Words_of_Truth said:


> Perhaps while Corax's ability is an active ability which he can control at will, the raven guard have a passive ability that they have to work at combining normal terrain and cover to make it work as well.


It seems a bit different to Corax's ability in that he can make himself invisible to others, whereas Sharrowkyn seemed to be slipping from shadow to shadow without crossing the intervening space. It actually reminded me of the DE mandrakes abilities.


----------



## Words_of_Truth (Sep 20, 2007)

Yeah but if you think about it, if you have a limited stealth like ability which appears to allow you to jump from shadow to shadow then while corax ability makes you entirely invisible with control, the lesser version may make you invisible a bit so that you periodically seem to appear in different locations quickly.


----------



## BlackGuard (Sep 10, 2010)

> Why oh why do some squads of Astartes resort to using armor-mounted flashlights in pitch black environments? It's been stated many times that Astartes can literally see in the dark even without their helms and that their helms simply offer other vision modes and the ability to zoom in.

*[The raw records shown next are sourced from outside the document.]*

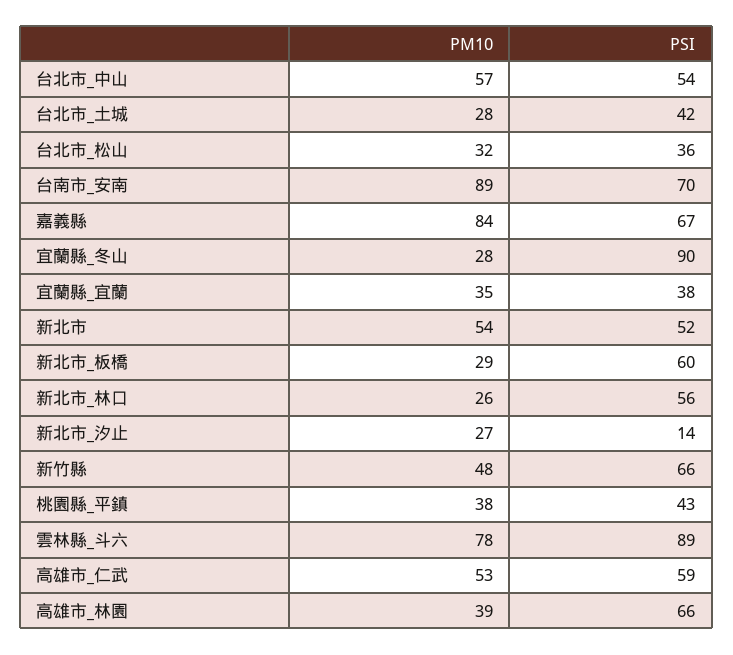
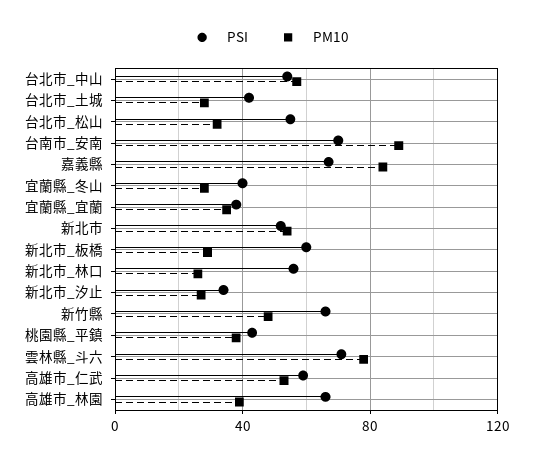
  {
    "PM10": {
      "台北市_中山": 57,
      "台北市_土城": 28,
      "台北市_松山": 32,
      "台南市_安南": 89,
      "嘉義縣": 84,
      "宜蘭縣_冬山": 28,
      "宜蘭縣_宜蘭": 35,
      "新北市": 54,
      "新北市_板橋": 29,
      "新北市_林口": 26,
      "新北市_汐止": 27,
      "新竹縣": 48,
      "桃園縣_平鎮": 38,
      "雲林縣_斗六": 78,
      "高雄市_仁武": 53,
      "高雄市_林園": 39
    },
    "PSI": {
      "台北市_中山": 54,
      "台北市_土城": 42,
-     "台北市_松山": 36,
+     "台北市_松山": 55,
      "台南市_安南": 70,
      "嘉義縣": 67,
-     "宜蘭縣_冬山": 90,
+     "宜蘭縣_冬山": 40,
      "宜蘭縣_宜蘭": 38,
      "新北市": 52,
      "新北市_板橋": 60,
      "新北市_林口": 56,
-     "新北市_汐止": 14,
+     "新北市_汐止": 35,
      "新竹縣": 66,
      "桃園縣_平鎮": 43,
-     "雲林縣_斗六": 89,
+     "雲林縣_斗六": 70,
      "高雄市_仁武": 59,
      "高雄市_林園": 66
    }
  }

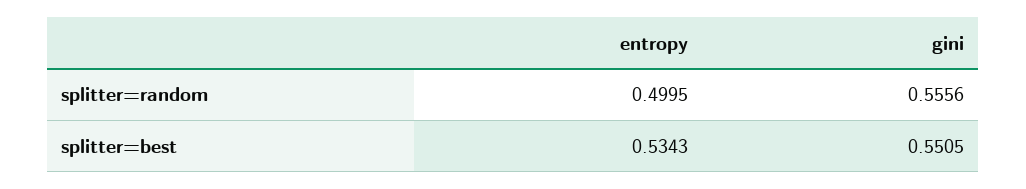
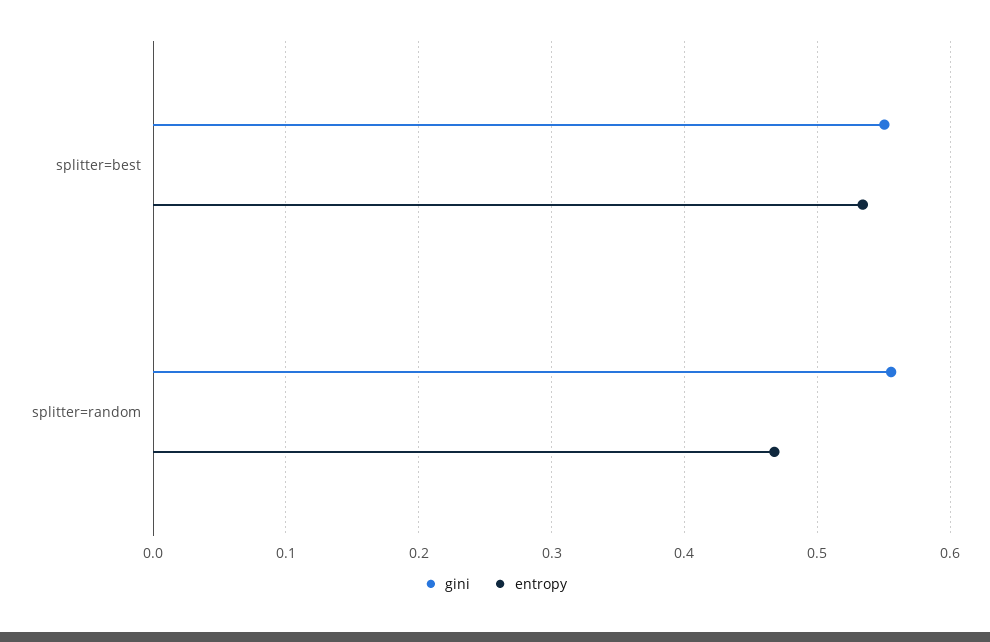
  {
    "entropy": {
-     "splitter=random": 0.4995,
+     "splitter=random": 0.47,
      "splitter=best": 0.5343
    },
    "gini": {
      "splitter=random": 0.5556,
      "splitter=best": 0.5505
    }
  }

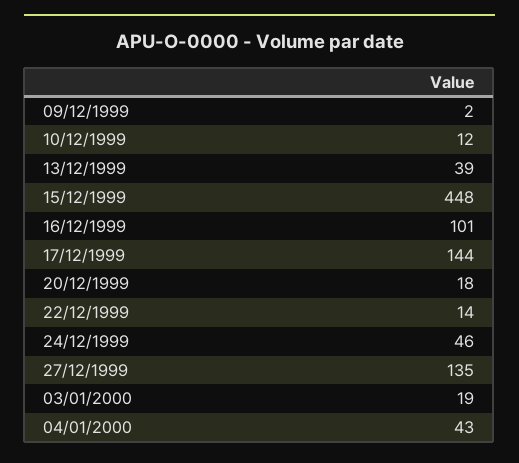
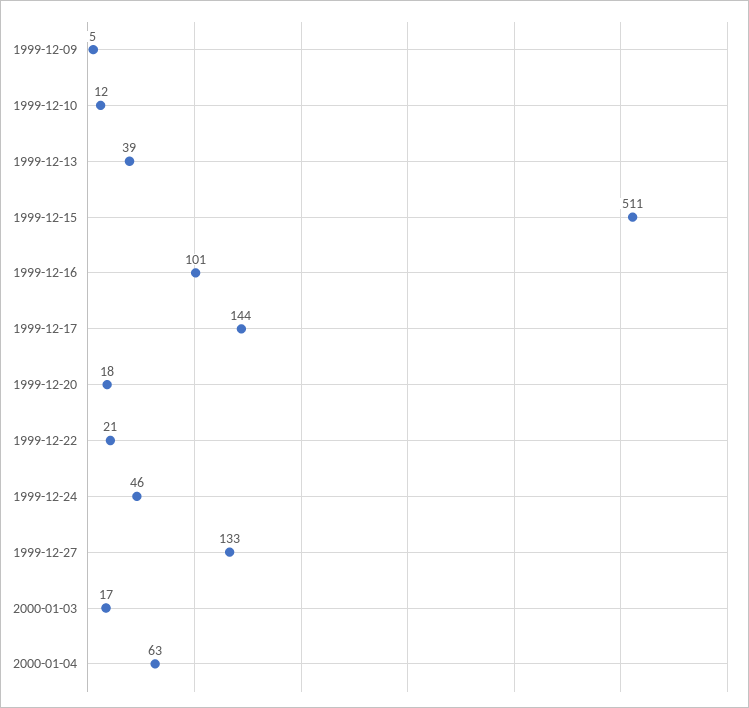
  {
-   "09/12/1999": 2,
+   "09/12/1999": 5,
    "10/12/1999": 12,
    "13/12/1999": 39,
-   "15/12/1999": 448,
+   "15/12/1999": 511,
    "16/12/1999": 101,
    "17/12/1999": 144,
    "20/12/1999": 18,
-   "22/12/1999": 14,
+   "22/12/1999": 21,
    "24/12/1999": 46,
-   "27/12/1999": 135,
+   "27/12/1999": 133,
-   "03/01/2000": 19,
+   "03/01/2000": 17,
-   "04/01/2000": 43
+   "04/01/2000": 63
  }

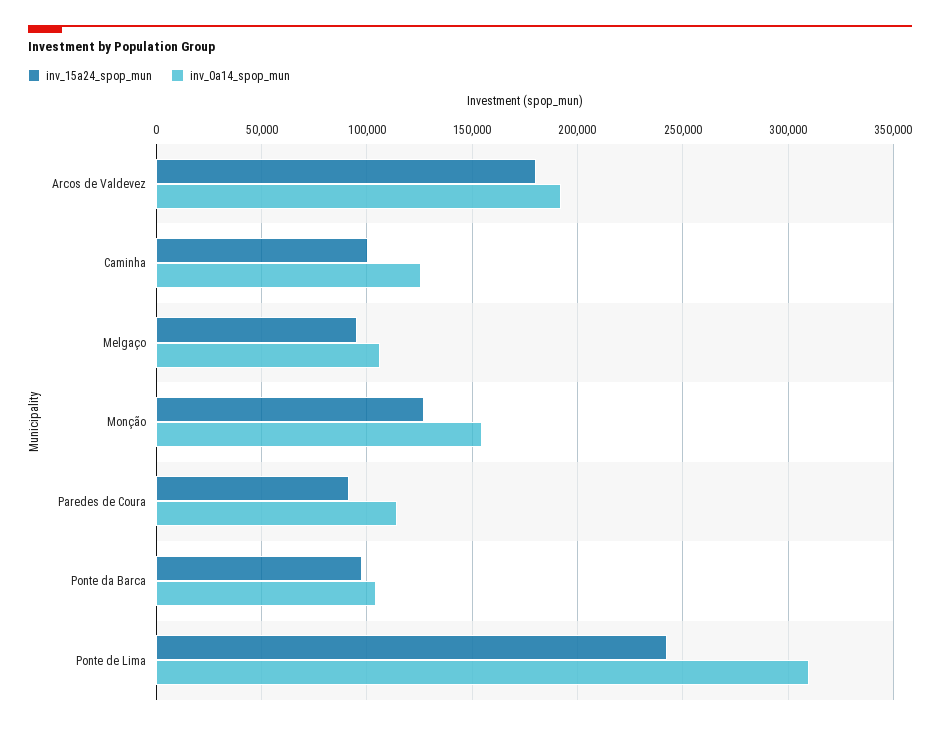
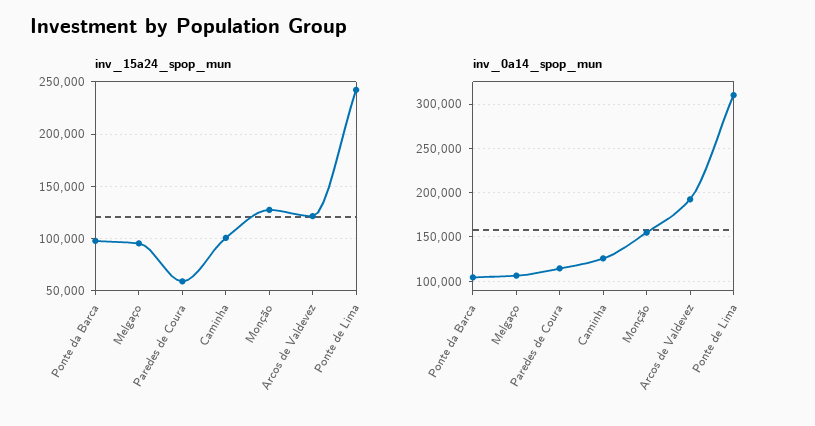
  {
    "inv_15a24_spop_mun": {
-     "Arcos de Valdevez": 180000,
+     "Arcos de Valdevez": 120000,
      "Caminha": 100000,
      "Melgaço": 95000,
      "Monção": 125000,
-     "Paredes de Coura": 90000,
+     "Paredes de Coura": 60000,
      "Ponte da Barca": 100000,
      "Ponte de Lima": 240000
    },
    "inv_0a14_spop_mun": {
      "Arcos de Valdevez": 190000,
      "Caminha": 125000,
      "Melgaço": 105000,
      "Monção": 155000,
      "Paredes de Coura": 115000,
      "Ponte da Barca": 105000,
      "Ponte de Lima": 310000
    }
  }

A very good question and one that will probably never be answered. If we go back to when Night Haunter broke out of his cell being guarded by the Emperor's Children and Imperial Fist -- the guards that entered the room to stop him turned on their lights. That, like so many other times, made no sense to me.


----------



## Brother Lucian (Apr 22, 2011)

BlackGuard said:


> A very good question and one that will probably never be answered. If we go back to when Night Haunter broke out of his cell being guarded by the Emperor's Children and Imperial Fist -- the guards that entered the room to stop him turned on their lights. That, like so many other times, made no sense to me.


Writer inconsistency and perhaps not being entirely sure of the lore for marines id guess, plus darkened rooms and turning on lights is classical suspense before something goes bad.


----------



## Reaper45 (Jun 21, 2011)

BlackGuard said:


> A very good question and one that will probably never be answered. If we go back to when Night Haunter broke out of his cell being guarded by the Emperor's Children and Imperial Fist -- the guards that entered the room to stop him turned on their lights. That, like so many other times, made no sense to me.


Sensors are easy to fool. The naked eye of an astartes isn't. There's a passage in the fall of damnos where two devastator sergeants fire lascannons aiming with this own eyes due to their targeting systems being corrupted by necrons.
Couple that fact in with the existant of haywire grenades it's easy to understand why.


----------